Jimmy Lai, standing by one of the printing presses in 2009, created a hugely popular paper that supported democracy, was unafraid to speak truth to power and critical of the Communist Party in Beijing [File: Alex Hofford/EPA]
Apple Daily’s founder and funder, Jimmy Lai, was arrested in August under the national security law and the paper’s headquarters raided. He has now been jailed [File: Tyrone Siu/Reuters]

The paper catered to high brow and low. Colourful spreads of scantily-clad female models appeared in the same section of the paper as erudite columns featuring quotes in Latin and Classical Chinese. With a couple of exceptions, its ranks of columnists were the who’s who of the territory’s pro-democracy circle.

Giving people what they want

Launched at the dawn of the internet age, the daily was quick to adapt to the digital world. Its website pioneered animated news – a mix of stills, short clips and clever graphics with narration dripping with sour sarcasm. Its lifestyle channel on YouTube built a fervent following.

A decade in, the paper’s circulation peaked at 500,000 in a city of approximately six million people with a dozen dailies.

Apple Daily’s brand of advocacy journalism would soon make the paper a thorn in the side of the Chinese Communist Party. But to Lai, a rags-to-riches maverick millionaire now named Public Enemy No. 1 by Beijing, it was all about giving his customers what they would buy, even down to protest poster inserts.

In the summer of 2019, amid popular opposition to legislation that would send Hong Kong residents for trial in mainland China, the paper shorthanded “extradition to China” into the homophonic colloquial Cantonese expression of seeing someone to the grave. The expression immediately caught on and became a rallying cry in the protest movement.

“At times, we might have gone overboard but everything we did fell within the bounds of the law,” said Robert Chan, 45, who has covered mainland China for the paper for the past three years.

That is until the passage of the security law, which punishes what the authorities deem subversion, sedition, collusion with foreign forces and secession with possible life sentences.

Prosecutors have used Lai’s frequent meetings with US officials in recent years, from the then-vice president on down, as “evidence” of his alleged “collusion with foreign powers”.

Staff from Apple Daily and its publisher Next Digital work on the final edition of their newspaper on June 23. In its first-ever editorial, the paper said it wanted to be a publication of the Hong Kong people. It printed a million copies of its final edition [Tyrone Siu/Reuters]

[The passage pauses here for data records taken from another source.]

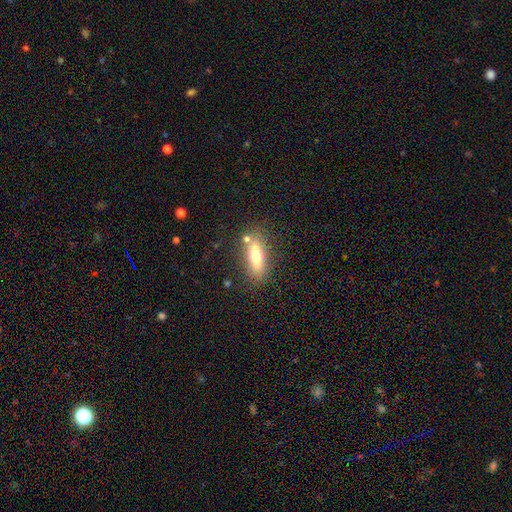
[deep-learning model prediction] Smooth or featured? Predicted: smooth (p=0.65). How rounded? Predicted: in between (p=0.55). Merging? Predicted: none (p=0.76).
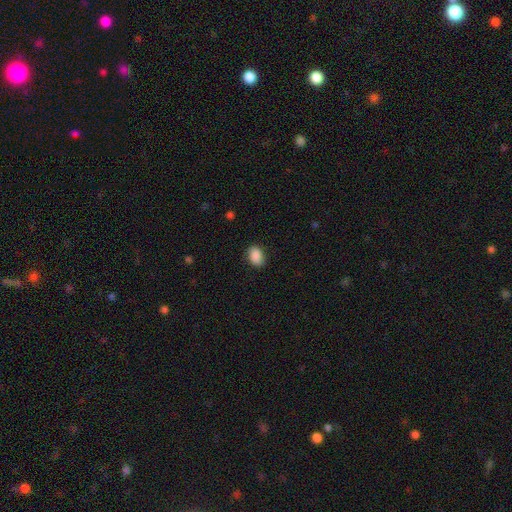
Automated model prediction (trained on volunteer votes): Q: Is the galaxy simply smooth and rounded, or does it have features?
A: smooth — 89%.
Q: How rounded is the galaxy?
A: in between — 81%.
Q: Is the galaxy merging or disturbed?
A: none — 85%.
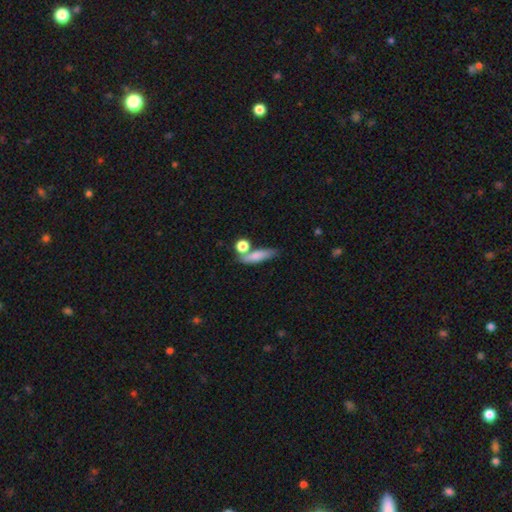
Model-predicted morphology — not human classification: A smooth galaxy with no disk features (77%) that is cigar-shaped (57%).

Vote fractions:
- Smooth or featured? smooth: 77% / featured or disk: 15% / star or artifact: 8%
- How rounded? cigar-shaped: 57% / in between: 33% / round: 10%
- Merging? none: 59% / merger: 20% / minor disturbance: 15% / major disturbance: 6%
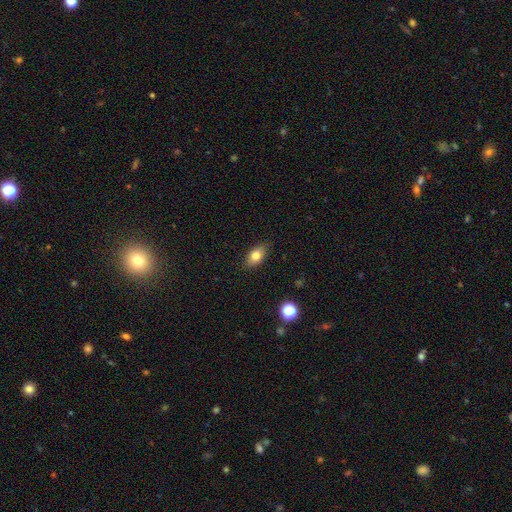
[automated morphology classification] The model was most divided on "smooth or featured": smooth: 78%, featured or disk: 13%, star or artifact: 9%. More confident: merging — none (86%); how rounded — in between (84%).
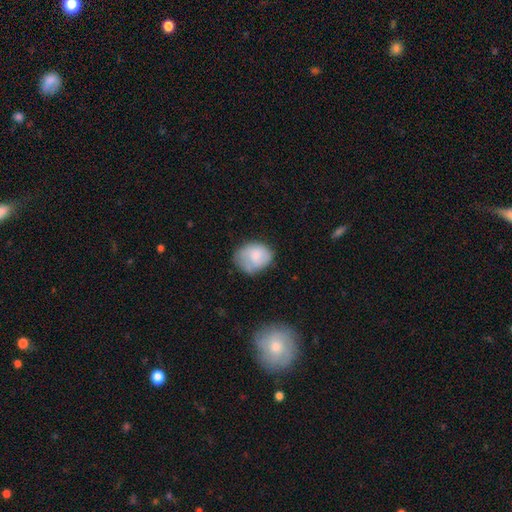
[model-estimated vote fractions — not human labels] A smooth galaxy with no disk features (71%) that is in between round and cigar-shaped (50%). Merging: none (47%).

Early last month, rumours started to circulate that Beijing wanted to see the paper be shuttered in time for the Communist Party’s centenary celebrations on July 1.

Technology reporter for a decade, Alex Tang, 37, said like most of his colleagues he had become conditioned to taking unsubstantiated gossip with a grain of salt – until the second raid and the company asset freeze.

During the past few days, some of the 800 reporters at the paper were frustrated by the lack of a definitive answer on the last publishing date and severance.

“Management said they’d hang on till the bitter end, and they’ve kept their word,” said Tang. “The company has done its best.”

Apple Daily will live on as a website on the self-governing island of Taiwan, where it ceased paper publication last month.

But in Hong Kong, China news reporter Chan said he will mourn the loss of far more than his livelihood.

“With the paper gone, so would the values it represents: pursuit of freedom and democracy,” he said.